> _What this exercise asks_:
1. In the lab assignment text, write out the passage starting with "In this lab, you" and going on through "an interpreted language?", swapping "lab" for "assignment".
2. In the lab assignment, which function is suggested for counting the number of 1's in C?
3. Take the lab assignment on native library binding further, continuing it from its final line.

> _Document excerpt_:
···

Interpreted languages today are quite a marvel. They allow programmers to prototype their code rapidly, write very readable code, and perform complex operations with concise syntax. But, one of their (oft-touted) disadvantages is an inherent performance degradation that comes with on-the-fly parsing and interpretation. In most modern production-quality interpreted programming languages, such as Python, Ruby, and Javascript, most of the performance-demanding work is actually done in C extensions. (This is pretty humorous when you think about it - given how much programmers love to have endless debates about these languages today and yet most of the time everyone is just binding to the exact same C libraries under the hood).

In this lab, you will be testing out the performance benefits and drawbacks of binding to a native language. This involves some C programming and some interpreted language programming.

• Broad Research Questions. What is the performance overhead of native library binding? What are the performance benefits and drawbacks of using C versus an interpreted language?
• Technology. You MUST use one interpreted language, and one native language for this. (You may use Java as an interpreted language, although it's technically not considered an interpreted language, but the questions still apply to it)
  • Nervous about getting this to work? We have an example in Ruby + C that will work on Nitron. You are welcome to adapt from that, and you are welcome to run your experiments on Nitron. (Just be mindful that other people use this server, so don't run tests that are longer than a few minutes.) Be sure to also check out the links we provided that have documentation on C extensions in Ruby.
  • Want some extra credit? If you create your own example in a language pairing not seen in the repo, and you get your pull request approved, then your instructor will give you an extra 5 points on your lab report. Examples that run on Nitron are especially desired, but instructions for Windows and Mac are also welcome.
• Experiments. This is a 6-way experiment, three solutions to each of two different problems.
  • Three solutions. Implement the solution to the problem purely in your chosen interpreted language, purely in your chosen native language, and then in interpreted binding to native. The code for pure native language can be the exact same code as interpreted+native, just where the main function calls it directly.
  • Multiplication. Take two numbers and multiply them. Assume that they are 32-bit signed integers.
  • Hamming distance between two 32-bit signed integers. The Hamming distance is defined as the number of differences between two strings of equal length (also called "edit distance"). Assume that your "strings" are the binary representation of two 32-bit signed integers. For example, the Hamming distance between 4 (100) and 5 (101) is 1 because only 1 digit is different when you compare them like strings. As another example, the hamming distance between 4 (0100) and 8(1000) is 2. In interpreted languages, you will most likely need to convert your numbers to strings and then do the comparison - but if you find a purely-interpreted approach that is faster that's fine too (just document what you did!). In C, you should be able to use XOR on the two integers to tally the differences, and then use the __builtin_popcount function to count the number of 1's (this is often considered the fastest technique, depending on your hardware).
• Measurement Methodology.
  • Please measure the speed of each function in "iterations per second". That is, count the number of seconds it takes to do a fixed number of iterations, then divide.
  • You may assume that the numbers are uniformly distributed random within the 32-bit space.
• Timeline
  • First week. You must make sure that you understand native bindings. Either come up with a working "Hello, World" example in your favorite languages, or test out our example on nitron. Place your choice in your Research Plan in your lab report. Secondly, write some limitations that you can see with this experiment.
  • Second week Full lab report due.

···

> _Data lines_:
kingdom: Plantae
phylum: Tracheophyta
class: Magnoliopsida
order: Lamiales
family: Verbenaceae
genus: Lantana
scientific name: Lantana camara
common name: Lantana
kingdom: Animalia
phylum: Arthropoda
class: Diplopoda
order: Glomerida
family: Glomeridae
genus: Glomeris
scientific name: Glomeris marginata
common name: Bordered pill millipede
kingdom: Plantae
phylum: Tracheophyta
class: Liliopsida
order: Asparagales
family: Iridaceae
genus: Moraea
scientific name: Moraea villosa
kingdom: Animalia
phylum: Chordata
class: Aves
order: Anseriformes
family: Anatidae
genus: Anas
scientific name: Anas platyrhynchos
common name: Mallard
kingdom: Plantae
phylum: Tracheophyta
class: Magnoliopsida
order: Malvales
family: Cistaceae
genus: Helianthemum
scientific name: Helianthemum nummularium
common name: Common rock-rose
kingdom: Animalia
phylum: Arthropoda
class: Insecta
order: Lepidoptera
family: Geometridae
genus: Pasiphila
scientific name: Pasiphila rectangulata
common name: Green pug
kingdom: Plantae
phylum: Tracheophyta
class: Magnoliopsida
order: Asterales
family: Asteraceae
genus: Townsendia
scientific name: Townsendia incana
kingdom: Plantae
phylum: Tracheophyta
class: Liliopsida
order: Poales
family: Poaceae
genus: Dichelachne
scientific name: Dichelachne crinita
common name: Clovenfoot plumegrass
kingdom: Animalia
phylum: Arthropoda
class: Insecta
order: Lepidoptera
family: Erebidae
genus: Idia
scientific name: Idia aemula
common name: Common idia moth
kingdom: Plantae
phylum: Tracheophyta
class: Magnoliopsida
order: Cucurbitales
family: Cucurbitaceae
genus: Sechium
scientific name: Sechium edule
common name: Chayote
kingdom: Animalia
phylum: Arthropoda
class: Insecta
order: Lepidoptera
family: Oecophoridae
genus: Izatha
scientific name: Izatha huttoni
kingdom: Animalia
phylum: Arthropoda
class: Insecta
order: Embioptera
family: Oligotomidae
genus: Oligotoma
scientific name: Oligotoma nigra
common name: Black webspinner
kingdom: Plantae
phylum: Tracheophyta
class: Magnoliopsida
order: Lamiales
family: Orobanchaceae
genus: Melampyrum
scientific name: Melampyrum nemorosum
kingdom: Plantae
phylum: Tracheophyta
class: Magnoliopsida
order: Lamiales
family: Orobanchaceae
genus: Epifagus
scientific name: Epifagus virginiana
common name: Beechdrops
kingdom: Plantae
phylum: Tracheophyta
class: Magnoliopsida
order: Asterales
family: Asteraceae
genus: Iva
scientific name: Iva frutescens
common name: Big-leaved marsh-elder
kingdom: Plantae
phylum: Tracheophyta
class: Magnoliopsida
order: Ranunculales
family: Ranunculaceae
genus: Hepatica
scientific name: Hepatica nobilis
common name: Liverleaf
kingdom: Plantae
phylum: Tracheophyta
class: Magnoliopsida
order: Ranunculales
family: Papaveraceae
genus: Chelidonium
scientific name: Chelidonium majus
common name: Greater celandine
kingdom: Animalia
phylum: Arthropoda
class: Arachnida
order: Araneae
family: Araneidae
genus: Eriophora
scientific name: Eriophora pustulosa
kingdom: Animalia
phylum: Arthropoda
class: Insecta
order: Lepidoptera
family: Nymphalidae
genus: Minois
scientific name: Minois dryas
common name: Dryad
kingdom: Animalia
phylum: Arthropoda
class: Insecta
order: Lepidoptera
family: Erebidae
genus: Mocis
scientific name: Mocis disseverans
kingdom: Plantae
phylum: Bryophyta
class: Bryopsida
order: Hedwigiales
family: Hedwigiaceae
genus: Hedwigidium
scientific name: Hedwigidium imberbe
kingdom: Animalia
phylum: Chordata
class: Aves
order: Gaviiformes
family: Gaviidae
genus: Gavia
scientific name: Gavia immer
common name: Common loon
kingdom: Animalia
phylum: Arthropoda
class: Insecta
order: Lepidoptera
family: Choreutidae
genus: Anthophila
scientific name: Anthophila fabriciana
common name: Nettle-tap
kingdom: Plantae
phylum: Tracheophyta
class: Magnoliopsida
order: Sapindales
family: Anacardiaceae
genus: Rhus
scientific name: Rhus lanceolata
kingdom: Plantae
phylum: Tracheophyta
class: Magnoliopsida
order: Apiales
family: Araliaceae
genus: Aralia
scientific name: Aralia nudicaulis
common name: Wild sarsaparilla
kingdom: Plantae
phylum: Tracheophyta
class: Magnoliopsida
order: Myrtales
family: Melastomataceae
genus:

···

> _Task responses_:
1.
In this assignment, you will be testing out the performance benefits and drawbacks of binding to a native language. This involves some C programming and some interpreted language programming.

• Broad Research Questions. What is the performance overhead of native library binding? What are the performance benefits and drawbacks of using C versus an interpreted language?

2. The __builtin_popcount function.

3.
Lab #4: Multiprocessing

For 40+ years, Moore's Law was a phenomenon. But today, the era of Moore's Law has largely ended, which has brought in the advent of multiprocessing and multi-core processing. In this lab, you'll be exploring the benefits and drawbacks of parallelization.

• Broad Research Questions. What is the performance overhead of multiprocessing? What are the performance benefits and drawbacks of using multiprocessing?
• Technology. You are welcome to choose your favorite programming language. In particular, here are the things to watch out for:
  • We are testing multi-processing, not multi-threading.
  • Does your language have a Global Interpreter Lock? If so, then use a library to bypass this and create separate sub-processes. For example, Python's version of this is relatively straightforward.
  • Document as much as you can about your language's usage of multi-processing
• Experiments. This is a 4-way experiment.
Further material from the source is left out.